Economist uses data to shape minimum wage policies that work
Working at McDonalds in high school for minimum wage, Arindrajit "Arin" Dube knew he had a path forward to college and a professional career. That wasn’t the case for most of his co-workers. “There’s a mistaken notion in the United States that we have a lot of mobility—that increased mobility can substitute for a more equal distribution of income. For many people, that’s just not true,” says Dube, a professor in the UMass Amherst Department of Economics. The fact that people spend years at low-wage jobs tells us how dependent workers are on these jobs and contradicts the notion that they are stepping stones, says Dube.
Widely considered one of the nation’s foremost experts on the economic effects of minimum wage policies, Dube has been interested in issues of income and wage inequality “probably longer than I’ve known those terms,” he says. Throughout his student years at Stanford, Harvard, and University of Chicago, he focused his efforts on increasing wages for campus service workers, including those contracted from outside firms, who are often paid less than workers hired directly.
Since Dube’s days slinging burgers in the 1990s, the face of the low-wage worker has changed. Then, nearly half of all minimum wage earners were teenagers. Today that figure is less than one in five. Meanwhile, inflation has grown faster than wages, and while some states and municipalities have taken it upon themselves to raise their minimum wage, the federal standard lags behind.

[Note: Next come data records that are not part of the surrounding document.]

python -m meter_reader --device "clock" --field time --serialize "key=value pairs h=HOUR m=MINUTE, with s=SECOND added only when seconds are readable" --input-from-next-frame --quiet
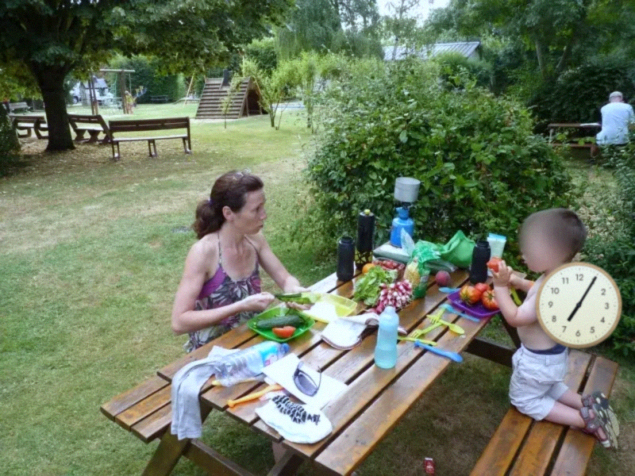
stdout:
h=7 m=5
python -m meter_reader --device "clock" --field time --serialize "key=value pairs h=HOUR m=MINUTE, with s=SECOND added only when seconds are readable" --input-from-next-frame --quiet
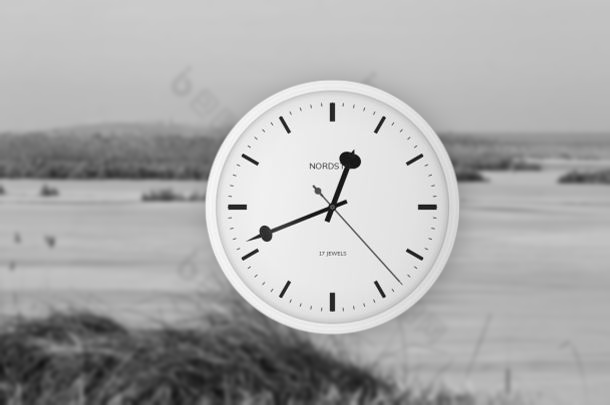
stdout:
h=12 m=41 s=23
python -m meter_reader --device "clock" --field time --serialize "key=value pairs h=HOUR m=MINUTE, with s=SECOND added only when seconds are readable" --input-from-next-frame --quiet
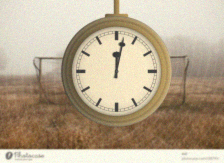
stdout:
h=12 m=2
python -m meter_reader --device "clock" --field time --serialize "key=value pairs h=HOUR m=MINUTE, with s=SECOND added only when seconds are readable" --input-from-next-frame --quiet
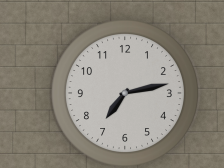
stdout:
h=7 m=13
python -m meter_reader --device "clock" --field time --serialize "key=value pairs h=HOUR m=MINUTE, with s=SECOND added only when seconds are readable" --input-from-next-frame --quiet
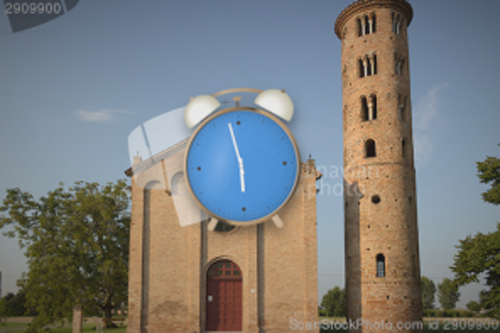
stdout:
h=5 m=58
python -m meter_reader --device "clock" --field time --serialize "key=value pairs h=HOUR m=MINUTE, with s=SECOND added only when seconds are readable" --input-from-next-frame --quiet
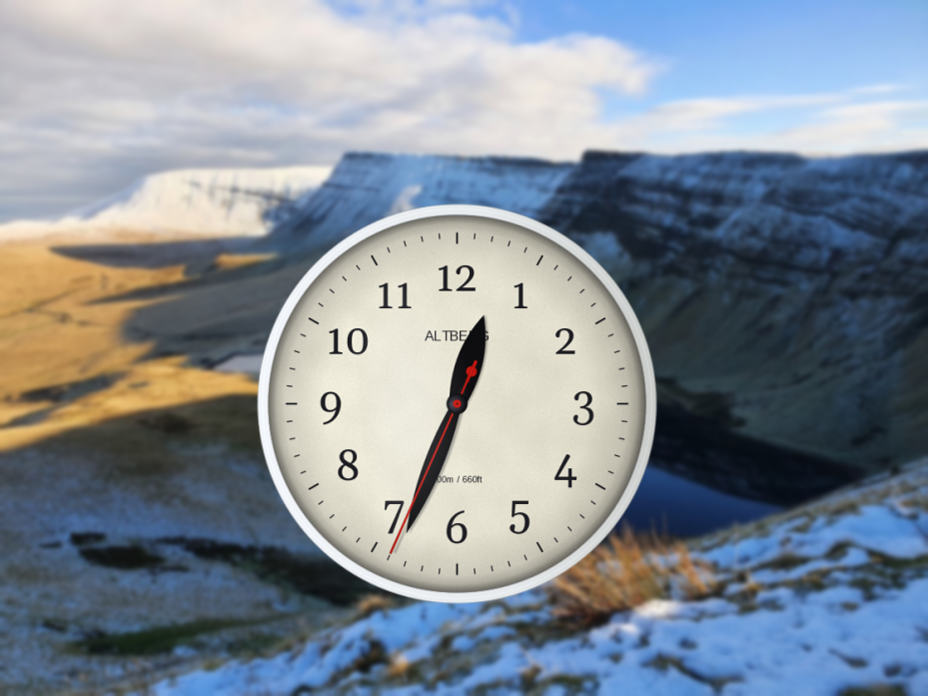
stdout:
h=12 m=33 s=34
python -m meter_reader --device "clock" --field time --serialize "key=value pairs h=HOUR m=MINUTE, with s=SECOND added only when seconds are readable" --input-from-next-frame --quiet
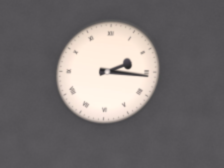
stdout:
h=2 m=16
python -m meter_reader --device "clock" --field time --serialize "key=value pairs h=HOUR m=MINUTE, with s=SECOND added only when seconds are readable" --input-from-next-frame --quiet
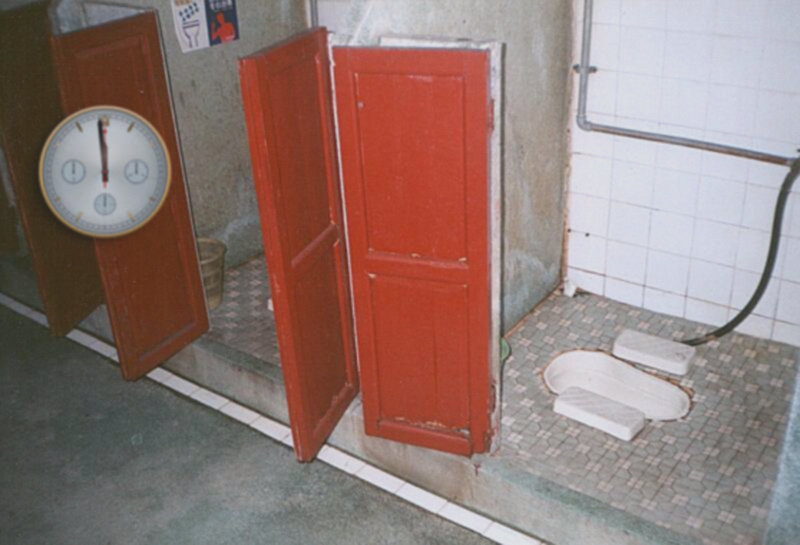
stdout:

It’s a struggle Dube is all too familiar with. His landmark research on the effects of minimum wage hikes across county and state borders showed no significant job loss in communities that raised wages versus neighboring communities where wages stayed the same—countering the perennial argument of opponents. President Obama referenced those studies in his 2013 State of the Union address in support of an increased federal minimum. “It’s nice to know someone was paying attention,” Dube laughs. The information also played a key role in Dube’s testimony before Senator Elizabeth Warren at Senate hearings on a 2013 bill to increase the federal minimum, and importantly, tie future increases to the Consumer Price Index in order to help wages keep pace with inflation.
That bill didn’t pass, and much of the country is still contending with decades of wage stagnation that contributes to what Dube calls “fissuring” in the workplace between low and high earners. That’s particularly true as companies continue to cut costs and reduce staff by contracting out low-paying jobs such as janitorial services and sales—a strategy that also helps protect companies from the resentment of workers who discover they’re earning less than their peers. “We are increasingly a segmented society not only in terms of where we live but also where we work,” says Dube. “High- and low-wage workers today are often in different companies, just as they’re in high- and low-cost housing.”
This creates “a barrier to the processes that generate empathy,” says Dube. “Interacting with people of different background and economic status creates a degree of bonding; increased polarization makes that harder and creates more strain on society.” But while Dube believes that it’s high time for the federal government to step in with wage increases, and while grassroots movements such as Fight for $15 are important ways to generate sorely needed discussion, the answer to that polarization isn’t as simple as a single number.
“Politically speaking, it makes sense to have a focal number. But what $15 means in Massachusetts is very different than in Mississippi,” he says. “It’s important to understand how local labor market conditions could imply different approaches.” One approach that Dube has proposed—and which has subsequently been adopted in states including New York and Oregon—is a regional, tiered system that establishes different minimums based on the varied cost of living in urban and rural areas within a state.
As with any policy, says Dube, there’s a trade-off. Setting the minimum wage too low could prevent workers from seeing the full benefit, while setting it too high may have unintended consequences. “Understanding the balance has been a central part of my research,” he says. “We are in the midst of experimenting with the minimum wage, and all experiments carry risk. As an empiricist, my job is to understand which policies are most effective and come up with answers that make the most sense.” That may mean tolerating a certain amount of job loss, or turning to other tools such as the Earned Income Tax Credit to fill in the gaps.
“The questions I’ve ended up asking are based on what I see around me that concerns me. That’s why I’m doing the work I’m doing.”